=== Section Start ===
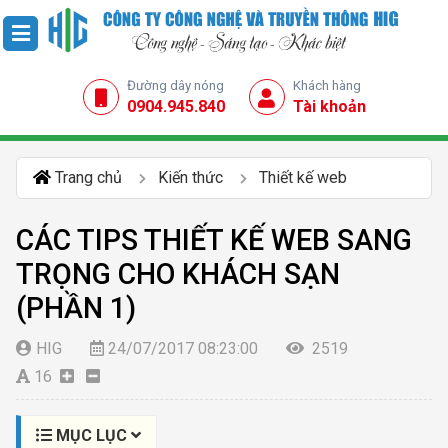
Đường dây nóng
Khách hàng
0904.945.840
Tài khoản
Trang chủ
Kiến thức
Thiết kế web
CÁC TIPS THIẾT KẾ WEB SANG
TRỌNG CHO KHÁCH SẠN
(PHẦN 1)
HIG
24/07/2017 08:23:00
2519
16
MỤC LỤC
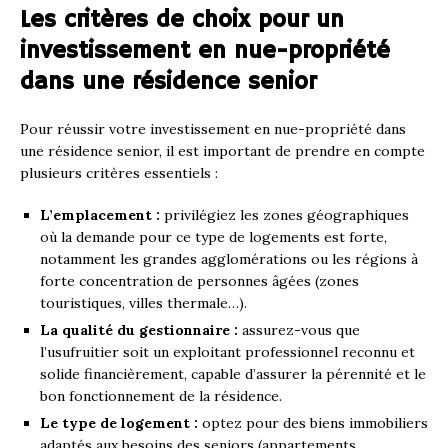
Les critères de choix pour un
investissement en nue-propriété
dans une résidence senior
Pour réussir votre investissement en nue-propriété dans
une résidence senior, il est important de prendre en compte
plusieurs critères essentiels :
L’emplacement :
privilégiez les zones géographiques
où la demande pour ce type de logements est forte,
notamment les grandes agglomérations ou les régions à
forte concentration de personnes âgées (zones
touristiques, villes thermale…).
La qualité du gestionnaire :
assurez-vous que
l’usufruitier soit un exploitant professionnel reconnu et
solide financièrement, capable d’assurer la pérennité et le
bon fonctionnement de la résidence.
Le type de logement :
optez pour des biens immobiliers
adaptés aux besoins des seniors (appartements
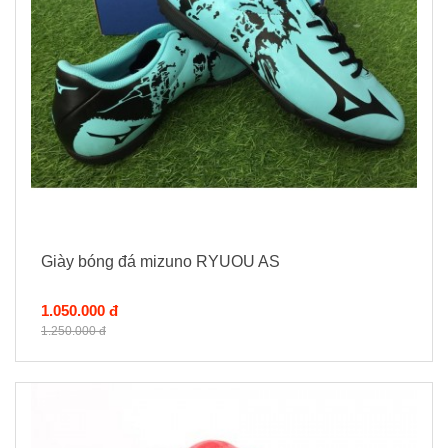
Giày bóng đá mizuno RYUOU AS
1.050.000 đ
1.250.000 đ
=== Section End ===
» WHAT IS NEEDED
Number the lines above as a list, leaving out any blank lines and the pictures.

» SOLUTION TO THIS EXERCISE
1. Đường dây nóng
2. Khách hàng
3. 0904.945.840
4. Tài khoản
5. Trang chủ
6. Kiến thức
7. Thiết kế web
8. CÁC TIPS THIẾT KẾ WEB SANG
9. TRỌNG CHO KHÁCH SẠN
10. (PHẦN 1)
11. HIG
12. 24/07/2017 08:23:00
13. 2519
14. 16
15. MỤC LỤC
16. Les critères de choix pour un
17. investissement en nue-propriété
18. dans une résidence senior
19. Pour réussir votre investissement en nue-propriété dans
20. une résidence senior, il est important de prendre en compte
21. plusieurs critères essentiels :
22. L’emplacement :
23. privilégiez les zones géographiques
24. où la demande pour ce type de logements est forte,
25. notamment les grandes agglomérations ou les régions à
26. forte concentration de personnes âgées (zones
27. touristiques, villes thermale…).
28. La qualité du gestionnaire :
29. assurez-vous que
30. l’usufruitier soit un exploitant professionnel reconnu et
31. solide financièrement, capable d’assurer la pérennité et le
32. bon fonctionnement de la résidence.
33. Le type de logement :
34. optez pour des biens immobiliers
35. adaptés aux besoins des seniors (appartements
36. Giày bóng đá mizuno RYUOU AS
37. 1.050.000 đ
38. 1.250.000 đ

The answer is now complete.